- **Task details**:
Retype the credit agreement amendment excerpt below word for word.

- **Excerpt provided**:
[Start of Attachment]

SECOND AMENDMENT TO
Exhibit 10.1
SECOND AMENDMENT TO
THIS SECOND AMENDMENT TO CREDIT AGREEMENT, dated as of August __, 2018 (the “Amendment”), is by and among Performant Business Services, Inc., a Nevada corporation (the “Borrower”) and ECMC Group, Inc., a Delaware non-profit corporation (the “Lender”).
RECITALS:
A. The Borrower and Lender are parties to that certain Credit Agreement dated as of August 7, 2017 (as amended, modified or supplemented prior to the date hereof, the “Credit Agreement”), pursuant to which the Lender has made a loan and may make additional loans to the Borrower.
B. The Borrower and Lender desire to amend the Credit Agreement on the terms and subject to the conditions set forth herein.

[End of Attachment]

- **Dataset excerpts**:

[Start of Attachment]

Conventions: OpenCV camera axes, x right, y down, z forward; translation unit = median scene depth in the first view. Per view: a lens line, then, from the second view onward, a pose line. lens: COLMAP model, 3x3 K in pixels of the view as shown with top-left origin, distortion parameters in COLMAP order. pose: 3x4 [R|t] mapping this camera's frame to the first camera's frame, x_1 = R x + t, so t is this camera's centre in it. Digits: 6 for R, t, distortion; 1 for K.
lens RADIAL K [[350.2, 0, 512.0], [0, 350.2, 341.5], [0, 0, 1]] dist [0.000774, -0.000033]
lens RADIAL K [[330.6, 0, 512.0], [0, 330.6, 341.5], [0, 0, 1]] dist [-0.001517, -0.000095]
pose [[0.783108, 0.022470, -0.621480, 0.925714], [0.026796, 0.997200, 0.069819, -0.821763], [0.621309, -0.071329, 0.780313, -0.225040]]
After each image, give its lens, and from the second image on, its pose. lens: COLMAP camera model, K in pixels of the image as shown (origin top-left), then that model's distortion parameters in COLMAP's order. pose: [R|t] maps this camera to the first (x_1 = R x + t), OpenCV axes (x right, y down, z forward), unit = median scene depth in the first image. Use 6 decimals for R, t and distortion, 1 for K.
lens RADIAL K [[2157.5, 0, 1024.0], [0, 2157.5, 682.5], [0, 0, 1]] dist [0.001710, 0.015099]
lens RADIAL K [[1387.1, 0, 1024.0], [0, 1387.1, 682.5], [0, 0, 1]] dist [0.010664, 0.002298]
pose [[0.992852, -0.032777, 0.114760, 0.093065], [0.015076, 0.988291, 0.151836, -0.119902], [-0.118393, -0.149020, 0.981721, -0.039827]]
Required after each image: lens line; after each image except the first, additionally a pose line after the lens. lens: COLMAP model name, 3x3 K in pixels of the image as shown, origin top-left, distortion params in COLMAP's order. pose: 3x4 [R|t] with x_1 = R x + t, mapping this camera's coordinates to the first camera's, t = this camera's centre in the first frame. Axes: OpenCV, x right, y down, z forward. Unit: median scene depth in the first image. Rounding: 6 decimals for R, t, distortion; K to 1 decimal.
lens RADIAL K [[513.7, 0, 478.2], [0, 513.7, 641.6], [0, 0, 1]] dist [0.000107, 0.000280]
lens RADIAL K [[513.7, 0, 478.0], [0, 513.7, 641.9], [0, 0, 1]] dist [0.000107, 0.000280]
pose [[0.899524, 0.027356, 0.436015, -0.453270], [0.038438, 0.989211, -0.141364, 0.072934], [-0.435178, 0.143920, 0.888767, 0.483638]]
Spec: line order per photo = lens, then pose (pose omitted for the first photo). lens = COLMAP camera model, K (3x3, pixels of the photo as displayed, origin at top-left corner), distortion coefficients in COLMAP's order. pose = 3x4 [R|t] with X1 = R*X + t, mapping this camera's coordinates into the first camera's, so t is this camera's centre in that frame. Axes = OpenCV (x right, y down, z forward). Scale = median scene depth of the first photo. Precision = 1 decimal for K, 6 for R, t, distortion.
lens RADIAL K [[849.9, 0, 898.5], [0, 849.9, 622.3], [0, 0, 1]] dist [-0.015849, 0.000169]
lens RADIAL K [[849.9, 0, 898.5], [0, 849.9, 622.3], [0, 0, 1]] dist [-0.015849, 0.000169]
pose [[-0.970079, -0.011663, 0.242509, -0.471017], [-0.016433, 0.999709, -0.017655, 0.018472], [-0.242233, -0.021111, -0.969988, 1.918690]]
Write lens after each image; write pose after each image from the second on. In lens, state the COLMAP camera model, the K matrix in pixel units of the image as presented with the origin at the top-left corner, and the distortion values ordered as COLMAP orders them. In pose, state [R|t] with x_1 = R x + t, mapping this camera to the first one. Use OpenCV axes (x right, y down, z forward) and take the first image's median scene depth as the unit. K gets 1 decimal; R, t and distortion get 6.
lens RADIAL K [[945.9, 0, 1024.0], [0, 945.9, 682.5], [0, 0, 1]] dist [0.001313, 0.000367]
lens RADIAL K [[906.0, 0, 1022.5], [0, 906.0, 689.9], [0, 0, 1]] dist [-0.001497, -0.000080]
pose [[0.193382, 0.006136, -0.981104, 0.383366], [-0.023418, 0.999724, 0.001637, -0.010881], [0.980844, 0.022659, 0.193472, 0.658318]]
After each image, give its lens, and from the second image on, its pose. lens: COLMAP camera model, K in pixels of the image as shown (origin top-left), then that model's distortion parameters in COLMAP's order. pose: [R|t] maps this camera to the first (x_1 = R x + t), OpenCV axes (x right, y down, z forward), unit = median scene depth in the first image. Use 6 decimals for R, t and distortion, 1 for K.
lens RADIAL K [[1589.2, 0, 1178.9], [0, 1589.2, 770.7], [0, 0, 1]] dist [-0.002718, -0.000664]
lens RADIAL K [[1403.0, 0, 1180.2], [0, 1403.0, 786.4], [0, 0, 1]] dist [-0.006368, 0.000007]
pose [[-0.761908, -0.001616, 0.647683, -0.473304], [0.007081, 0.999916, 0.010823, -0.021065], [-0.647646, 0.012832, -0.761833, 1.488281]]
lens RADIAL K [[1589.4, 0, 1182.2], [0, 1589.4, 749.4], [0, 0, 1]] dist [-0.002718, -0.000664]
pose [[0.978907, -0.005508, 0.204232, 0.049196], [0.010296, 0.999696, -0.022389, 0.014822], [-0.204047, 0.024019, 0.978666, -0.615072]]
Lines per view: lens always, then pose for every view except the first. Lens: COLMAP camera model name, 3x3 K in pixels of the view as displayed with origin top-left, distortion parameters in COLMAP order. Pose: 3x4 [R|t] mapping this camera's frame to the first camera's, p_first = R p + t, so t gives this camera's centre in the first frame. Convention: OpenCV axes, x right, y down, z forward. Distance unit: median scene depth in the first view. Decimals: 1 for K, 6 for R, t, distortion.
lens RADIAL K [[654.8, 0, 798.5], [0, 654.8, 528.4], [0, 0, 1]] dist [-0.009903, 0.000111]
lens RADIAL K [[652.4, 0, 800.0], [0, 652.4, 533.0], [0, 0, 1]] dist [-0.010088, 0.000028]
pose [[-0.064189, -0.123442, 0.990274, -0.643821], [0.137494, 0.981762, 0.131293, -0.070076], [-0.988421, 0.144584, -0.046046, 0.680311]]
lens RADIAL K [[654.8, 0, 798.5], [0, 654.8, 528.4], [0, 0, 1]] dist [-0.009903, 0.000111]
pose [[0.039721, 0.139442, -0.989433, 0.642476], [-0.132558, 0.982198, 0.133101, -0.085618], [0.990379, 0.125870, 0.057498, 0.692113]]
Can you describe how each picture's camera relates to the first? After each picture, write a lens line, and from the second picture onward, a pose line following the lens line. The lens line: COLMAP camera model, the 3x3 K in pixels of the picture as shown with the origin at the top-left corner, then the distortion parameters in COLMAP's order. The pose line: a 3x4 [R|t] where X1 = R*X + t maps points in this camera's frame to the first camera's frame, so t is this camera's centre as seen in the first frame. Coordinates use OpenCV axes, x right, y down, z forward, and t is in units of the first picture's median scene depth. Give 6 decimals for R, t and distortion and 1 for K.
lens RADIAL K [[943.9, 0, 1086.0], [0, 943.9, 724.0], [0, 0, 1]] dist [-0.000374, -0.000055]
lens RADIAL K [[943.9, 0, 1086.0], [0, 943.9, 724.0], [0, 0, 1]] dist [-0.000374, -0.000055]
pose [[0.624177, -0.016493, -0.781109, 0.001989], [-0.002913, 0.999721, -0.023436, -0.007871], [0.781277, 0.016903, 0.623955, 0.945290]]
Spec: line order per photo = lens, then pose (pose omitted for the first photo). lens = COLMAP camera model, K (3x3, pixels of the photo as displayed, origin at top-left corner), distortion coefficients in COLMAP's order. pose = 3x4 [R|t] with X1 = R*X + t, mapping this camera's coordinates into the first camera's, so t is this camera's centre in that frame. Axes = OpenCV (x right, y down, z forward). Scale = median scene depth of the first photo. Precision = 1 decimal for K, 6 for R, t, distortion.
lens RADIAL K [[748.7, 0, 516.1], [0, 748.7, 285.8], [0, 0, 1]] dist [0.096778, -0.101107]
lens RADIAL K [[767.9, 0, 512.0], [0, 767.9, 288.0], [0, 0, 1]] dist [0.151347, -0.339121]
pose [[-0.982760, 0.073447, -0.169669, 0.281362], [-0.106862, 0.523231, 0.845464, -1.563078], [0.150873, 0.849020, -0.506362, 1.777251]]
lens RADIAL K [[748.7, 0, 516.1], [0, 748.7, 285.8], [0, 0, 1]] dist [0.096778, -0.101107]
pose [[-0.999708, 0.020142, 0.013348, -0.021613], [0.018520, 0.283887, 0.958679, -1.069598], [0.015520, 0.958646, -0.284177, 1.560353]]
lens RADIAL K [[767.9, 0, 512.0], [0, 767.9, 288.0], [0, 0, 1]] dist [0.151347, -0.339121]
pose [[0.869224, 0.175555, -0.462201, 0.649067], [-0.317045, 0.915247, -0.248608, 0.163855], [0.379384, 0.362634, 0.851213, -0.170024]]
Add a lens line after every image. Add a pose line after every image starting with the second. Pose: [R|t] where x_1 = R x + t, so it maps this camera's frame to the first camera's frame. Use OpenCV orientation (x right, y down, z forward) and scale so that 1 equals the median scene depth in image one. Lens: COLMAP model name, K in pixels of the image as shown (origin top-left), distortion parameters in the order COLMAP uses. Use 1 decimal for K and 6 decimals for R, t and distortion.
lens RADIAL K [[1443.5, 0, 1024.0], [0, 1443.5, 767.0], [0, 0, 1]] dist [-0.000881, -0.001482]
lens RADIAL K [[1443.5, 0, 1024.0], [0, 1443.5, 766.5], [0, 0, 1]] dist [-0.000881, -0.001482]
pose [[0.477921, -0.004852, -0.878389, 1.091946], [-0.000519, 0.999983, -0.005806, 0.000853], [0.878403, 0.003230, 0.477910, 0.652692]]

[End of Attachment]

- **Exercise output**:
SECOND AMENDMENT TO
Exhibit 10.1
SECOND AMENDMENT TO
THIS SECOND AMENDMENT TO CREDIT AGREEMENT, dated as of August __, 2018 (the “Amendment”), is by and among Performant Business Services, Inc., a Nevada corporation (the “Borrower”) and ECMC Group, Inc., a Delaware non-profit corporation (the “Lender”).
RECITALS:
A. The Borrower and Lender are parties to that certain Credit Agreement dated as of August 7, 2017 (as amended, modified or supplemented prior to the date hereof, the “Credit Agreement”), pursuant to which the Lender has made a loan and may make additional loans to the Borrower.
B. The Borrower and Lender desire to amend the Credit Agreement on the terms and subject to the conditions set forth herein.